*RECORD LIST*.
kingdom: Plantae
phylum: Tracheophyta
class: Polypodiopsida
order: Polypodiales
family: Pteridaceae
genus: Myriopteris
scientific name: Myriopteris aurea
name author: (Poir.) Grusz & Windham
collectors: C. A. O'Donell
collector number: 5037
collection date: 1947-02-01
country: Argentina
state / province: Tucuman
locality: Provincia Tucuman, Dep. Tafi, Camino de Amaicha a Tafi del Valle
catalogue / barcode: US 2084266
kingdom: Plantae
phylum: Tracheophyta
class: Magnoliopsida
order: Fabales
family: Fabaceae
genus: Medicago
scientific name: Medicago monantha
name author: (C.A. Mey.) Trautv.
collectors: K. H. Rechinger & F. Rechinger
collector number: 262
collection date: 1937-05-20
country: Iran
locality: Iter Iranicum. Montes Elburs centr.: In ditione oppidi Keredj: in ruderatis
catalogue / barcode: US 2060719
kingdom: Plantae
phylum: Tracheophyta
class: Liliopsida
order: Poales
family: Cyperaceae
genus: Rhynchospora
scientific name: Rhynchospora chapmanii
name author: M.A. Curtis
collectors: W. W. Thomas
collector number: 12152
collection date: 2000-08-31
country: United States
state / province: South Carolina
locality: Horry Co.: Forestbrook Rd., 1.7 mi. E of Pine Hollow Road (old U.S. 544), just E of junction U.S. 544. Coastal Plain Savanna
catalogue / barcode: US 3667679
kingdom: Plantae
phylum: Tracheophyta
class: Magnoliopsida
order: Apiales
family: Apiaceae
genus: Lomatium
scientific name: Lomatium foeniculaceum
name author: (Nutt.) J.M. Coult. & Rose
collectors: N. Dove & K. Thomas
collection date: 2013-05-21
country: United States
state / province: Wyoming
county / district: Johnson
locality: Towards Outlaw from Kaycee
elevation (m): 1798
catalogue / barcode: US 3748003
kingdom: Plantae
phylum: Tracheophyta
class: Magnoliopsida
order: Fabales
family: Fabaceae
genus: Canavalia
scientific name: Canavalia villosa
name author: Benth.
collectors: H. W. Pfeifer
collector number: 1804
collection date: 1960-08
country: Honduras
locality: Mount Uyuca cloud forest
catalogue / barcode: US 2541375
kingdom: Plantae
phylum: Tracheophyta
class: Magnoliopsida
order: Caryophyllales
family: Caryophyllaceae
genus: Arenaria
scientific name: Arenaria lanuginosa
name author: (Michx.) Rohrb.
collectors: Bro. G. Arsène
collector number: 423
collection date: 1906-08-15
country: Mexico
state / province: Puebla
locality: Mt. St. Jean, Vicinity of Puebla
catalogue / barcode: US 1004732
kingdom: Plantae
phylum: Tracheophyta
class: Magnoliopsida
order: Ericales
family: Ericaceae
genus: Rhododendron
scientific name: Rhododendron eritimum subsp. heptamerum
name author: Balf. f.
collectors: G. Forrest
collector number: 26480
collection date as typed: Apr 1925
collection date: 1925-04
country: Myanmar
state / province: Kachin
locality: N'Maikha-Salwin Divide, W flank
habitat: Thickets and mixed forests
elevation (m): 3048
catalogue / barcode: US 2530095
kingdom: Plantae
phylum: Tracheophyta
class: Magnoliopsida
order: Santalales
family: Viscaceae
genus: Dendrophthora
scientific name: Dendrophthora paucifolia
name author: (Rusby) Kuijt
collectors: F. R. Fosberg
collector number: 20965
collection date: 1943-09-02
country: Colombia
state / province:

*SET EXERCISE*. Convert every line of the data above into a Markdown table with two columns, Row and Entry. Number the rows and leave out any blank lines.

*ANSWER TO THE TASK*.
| Row | Entry |
|---|---|
| 1 | kingdom: Plantae |
| 2 | phylum: Tracheophyta |
| 3 | class: Polypodiopsida |
| 4 | order: Polypodiales |
| 5 | family: Pteridaceae |
| 6 | genus: Myriopteris |
| 7 | scientific name: Myriopteris aurea |
| 8 | name author: (Poir.) Grusz & Windham |
| 9 | collectors: C. A. O'Donell |
| 10 | collector number: 5037 |
| 11 | collection date: 1947-02-01 |
| 12 | country: Argentina |
| 13 | state / province: Tucuman |
| 14 | locality: Provincia Tucuman, Dep. Tafi, Camino de Amaicha a Tafi del Valle |
| 15 | catalogue / barcode: US 2084266 |
| 16 | kingdom: Plantae |
| 17 | phylum: Tracheophyta |
| 18 | class: Magnoliopsida |
| 19 | order: Fabales |
| 20 | family: Fabaceae |
| 21 | genus: Medicago |
| 22 | scientific name: Medicago monantha |
| 23 | name author: (C.A. Mey.) Trautv. |
| 24 | collectors: K. H. Rechinger & F. Rechinger |
| 25 | collector number: 262 |
| 26 | collection date: 1937-05-20 |
| 27 | country: Iran |
| 28 | locality: Iter Iranicum. Montes Elburs centr.: In ditione oppidi Keredj: in ruderatis |
| 29 | catalogue / barcode: US 2060719 |
| 30 | kingdom: Plantae |
| 31 | phylum: Tracheophyta |
| 32 | class: Liliopsida |
| 33 | order: Poales |
| 34 | family: Cyperaceae |
| 35 | genus: Rhynchospora |
| 36 | scientific name: Rhynchospora chapmanii |
| 37 | name author: M.A. Curtis |
| 38 | collectors: W. W. Thomas |
| 39 | collector number: 12152 |
| 40 | collection date: 2000-08-31 |
| 41 | country: United States |
| 42 | state / province: South Carolina |
| 43 | locality: Horry Co.: Forestbrook Rd., 1.7 mi. E of Pine Hollow Road (old U.S. 544), just E of junction U.S. 544. Coastal Plain Savanna |
| 44 | catalogue / barcode: US 3667679 |
| 45 | kingdom: Plantae |
| 46 | phylum: Tracheophyta |
| 47 | class: Magnoliopsida |
| 48 | order: Apiales |
| 49 | family: Apiaceae |
| 50 | genus: Lomatium |
| 51 | scientific name: Lomatium foeniculaceum |
| 52 | name author: (Nutt.) J.M. Coult. & Rose |
| 53 | collectors: N. Dove & K. Thomas |
| 54 | collection date: 2013-05-21 |
| 55 | country: United States |
| 56 | state / province: Wyoming |
| 57 | county / district: Johnson |
| 58 | locality: Towards Outlaw from Kaycee |
| 59 | elevation (m): 1798 |
| 60 | catalogue / barcode: US 3748003 |
| 61 | kingdom: Plantae |
| 62 | phylum: Tracheophyta |
| 63 | class: Magnoliopsida |
| 64 | order: Fabales |
| 65 | family: Fabaceae |
| 66 | genus: Canavalia |
| 67 | scientific name: Canavalia villosa |
| 68 | name author: Benth. |
| 69 | collectors: H. W. Pfeifer |
| 70 | collector number: 1804 |
| 71 | collection date: 1960-08 |
| 72 | country: Honduras |
| 73 | locality: Mount Uyuca cloud forest |
| 74 | catalogue / barcode: US 2541375 |
| 75 | kingdom: Plantae |
| 76 | phylum: Tracheophyta |
| 77 | class: Magnoliopsida |
| 78 | order: Caryophyllales |
| 79 | family: Caryophyllaceae |
| 80 | genus: Arenaria |
| 81 | scientific name: Arenaria lanuginosa |
| 82 | name author: (Michx.) Rohrb. |
| 83 | collectors: Bro. G. Arsène |
| 84 | collector number: 423 |
| 85 | collection date: 1906-08-15 |
| 86 | country: Mexico |
| 87 | state / province: Puebla |
| 88 | locality: Mt. St. Jean, Vicinity of Puebla |
| 89 | catalogue / barcode: US 1004732 |
| 90 | kingdom: Plantae |
| 91 | phylum: Tracheophyta |
| 92 | class: Magnoliopsida |
| 93 | order: Ericales |
| 94 | family: Ericaceae |
| 95 | genus: Rhododendron |
| 96 | scientific name: Rhododendron eritimum subsp. heptamerum |
| 97 | name author: Balf. f. |
| 98 | collectors: G. Forrest |
| 99 | collector number: 26480 |
| 100 | collection date as typed: Apr 1925 |
| 101 | collection date: 1925-04 |
| 102 | country: Myanmar |
| 103 | state / province: Kachin |
| 104 | locality: N'Maikha-Salwin Divide, W flank |
| 105 | habitat: Thickets and mixed forests |
| 106 | elevation (m): 3048 |
| 107 | catalogue / barcode: US 2530095 |
| 108 | kingdom: Plantae |
| 109 | phylum: Tracheophyta |
| 110 | class: Magnoliopsida |
| 111 | order: Santalales |
| 112 | family: Viscaceae |
| 113 | genus: Dendrophthora |
| 114 | scientific name: Dendrophthora paucifolia |
| 115 | name author: (Rusby) Kuijt |
| 116 | collectors: F. R. Fosberg |
| 117 | collector number: 20965 |
| 118 | collection date: 1943-09-02 |
| 119 | country: Colombia |
| 120 | state / province: |